ASSIGNMENT 1:
Answer the following about the comment thread on charter schools, one answer per line:
(a) Which country or countries does the first comment suggest the recalled article was about?
(b) What did the KIPP parents have to sign?
(c) Who is said to have discussed peer effects and charter schools in the past?
ASSIGNMENT 2: Quote a passage from the comment thread on charter schools, beginning at the words "This is also" and ending after the words "Define do better.".
ASSIGNMENT 3: Continue the comment thread on charter schools, picking up where it stops.

PASSAGE FOR REVIEW:
Also, wasn’t there an article on this blog recently about schooling in one of the Latin American countries (I think Chile or perhaps Brazil?) The point was they have had decades of “market based school reform” and tons of drill and kill type schools. According to that article, which was a first hand account, as I remember, the kids who are now adults now ,know nothing but cramming for tests. In colleges they are doing poorly in classes and seem to see no reason to understand anything, just pass the test.
“The KIPP parents had to sign a contract promising to volunteer a significant amount of time at KIPP. This means that KIPP was siphoning off children whose parents had the means and motivation to get involved with their kids’ education.”
Agree.
This is also the story for any charter school I have ever heard of in my area of the world
In my experience, these places siphon off kids who were doing very well in the traditional public school anyway.
Do you think they will do better if they are all in a school of good students? Dr. Ravitch has discussed peer effects and charter schools in the past.
Define do better.

EXERCISE DATA:
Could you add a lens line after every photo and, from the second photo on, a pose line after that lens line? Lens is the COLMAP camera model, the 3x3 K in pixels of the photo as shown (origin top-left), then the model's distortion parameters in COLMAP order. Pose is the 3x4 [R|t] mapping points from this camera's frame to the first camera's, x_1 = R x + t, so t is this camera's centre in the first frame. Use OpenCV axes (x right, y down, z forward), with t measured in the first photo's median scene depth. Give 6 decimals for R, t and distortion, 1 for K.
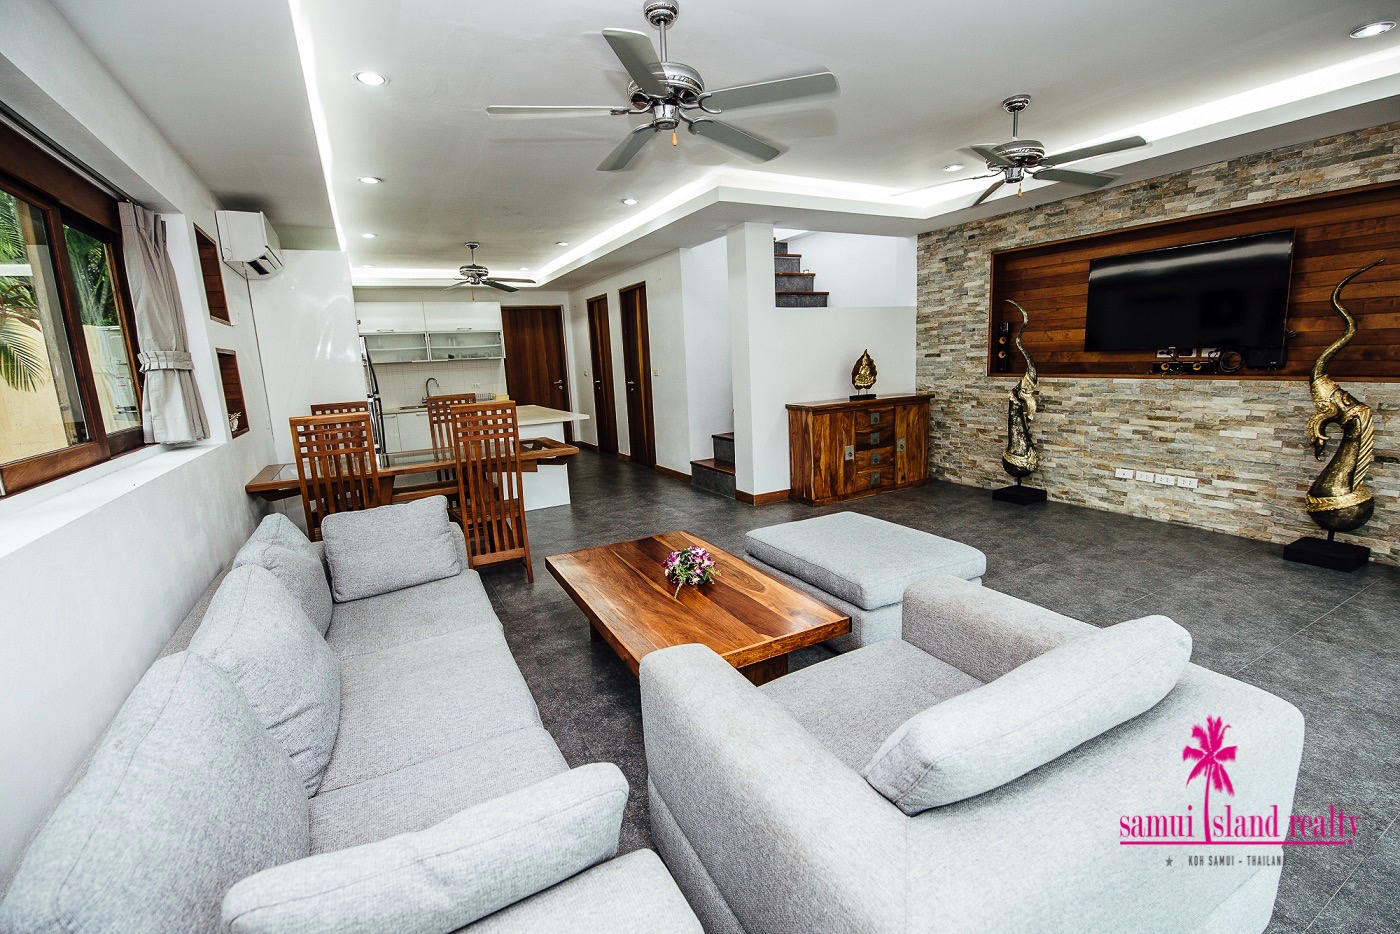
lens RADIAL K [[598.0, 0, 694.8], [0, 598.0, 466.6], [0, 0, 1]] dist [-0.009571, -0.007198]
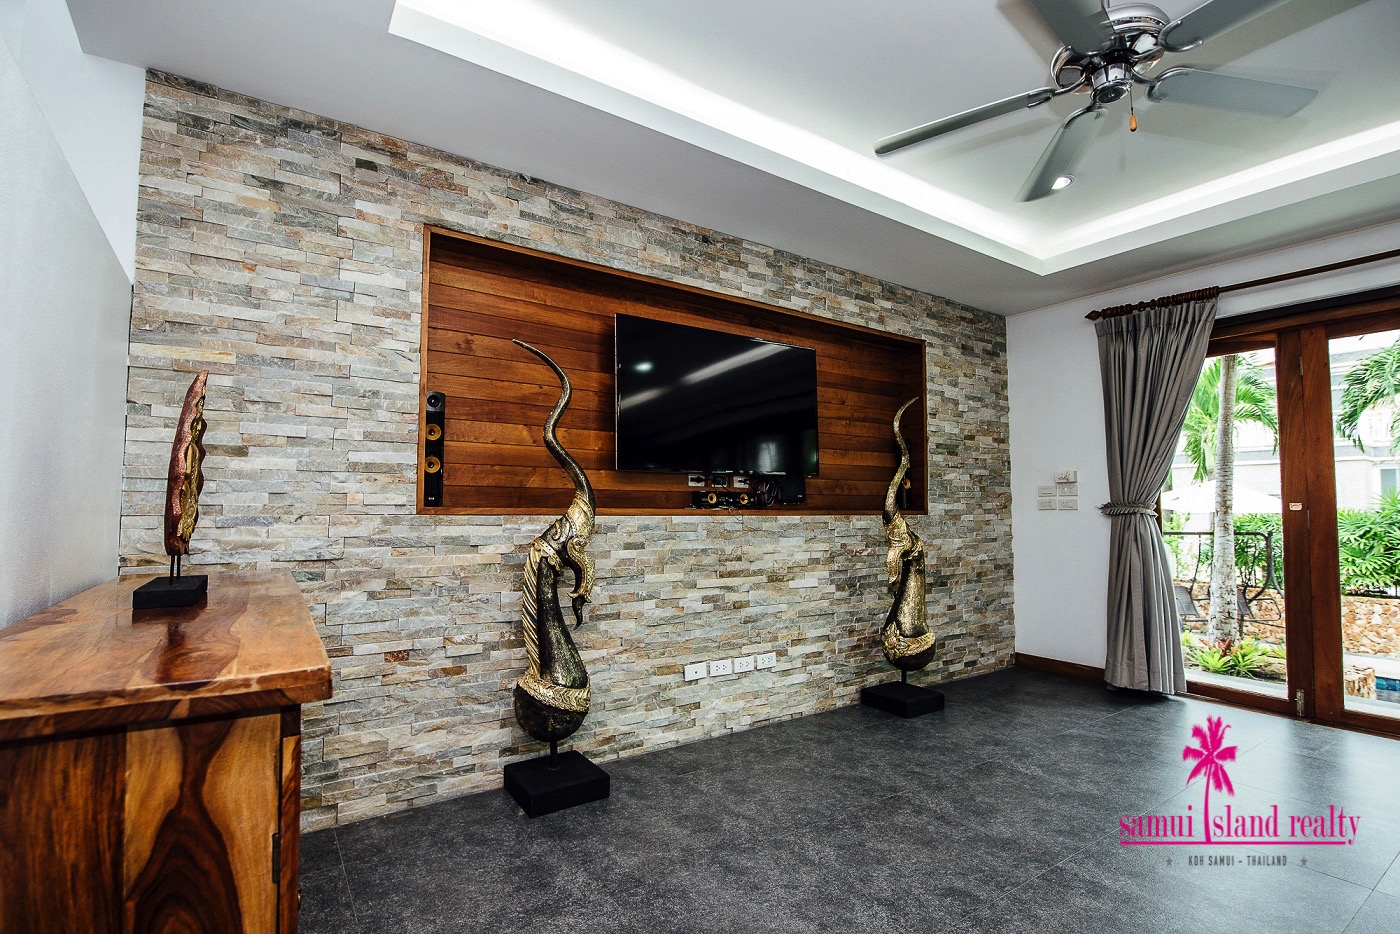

OUTPUT 1:
(a) Chile or perhaps Brazil.
(b) A contract promising to volunteer a significant amount of time at KIPP.
(c) Dr. Ravitch.

OUTPUT 2:
This is also the story for any charter school I have ever heard of in my area of the world
In my experience, these places siphon off kids who were doing very well in the traditional public school anyway.
Do you think they will do better if they are all in a school of good students? Dr. Ravitch has discussed peer effects and charter schools in the past.
Define do better.

OUTPUT 3:
I will go with the same definition you used in your comment that about students that ” ….were doing very well in the traditional public school anyway.” Are the students now doing very very well instead if just very well?
There are many ways that a student can “do well”. Students do better in the long run – including social and emotional factors – when they are with all kinds of students. Life is diverse. Kids need to learn to deal with all kinds of people, not just those who are academically advanced.
I think this is an interesting point, but I wonder how far you would be willing to go. Would you close academically challenging limited admission magnet high schools? Would you require more mixing of academic abilities within a given school?
Then my answer is no.
Dienne, agree.
When you look at the larger picture of layoffs and abuse of employees throughout our economy, it is interesting to note that people who were making middle class wages have been laid off and can find only lower paying jobs. Corporations seem to think that paying a living wage with benefits is a drag on their bottom line.
Frequently, when companies are bought out and are down-sized, local employees lose their jobs, are replaced by non-locals and within a few years, the company is sold or shuts down. With excessive profits being the primary goal of investors, the people who lose those jobs are collateral damage, not humans with families, homes, and debts. They lose all their livelihood so that strangers all around the world don’t forfeit gaining that extra dime.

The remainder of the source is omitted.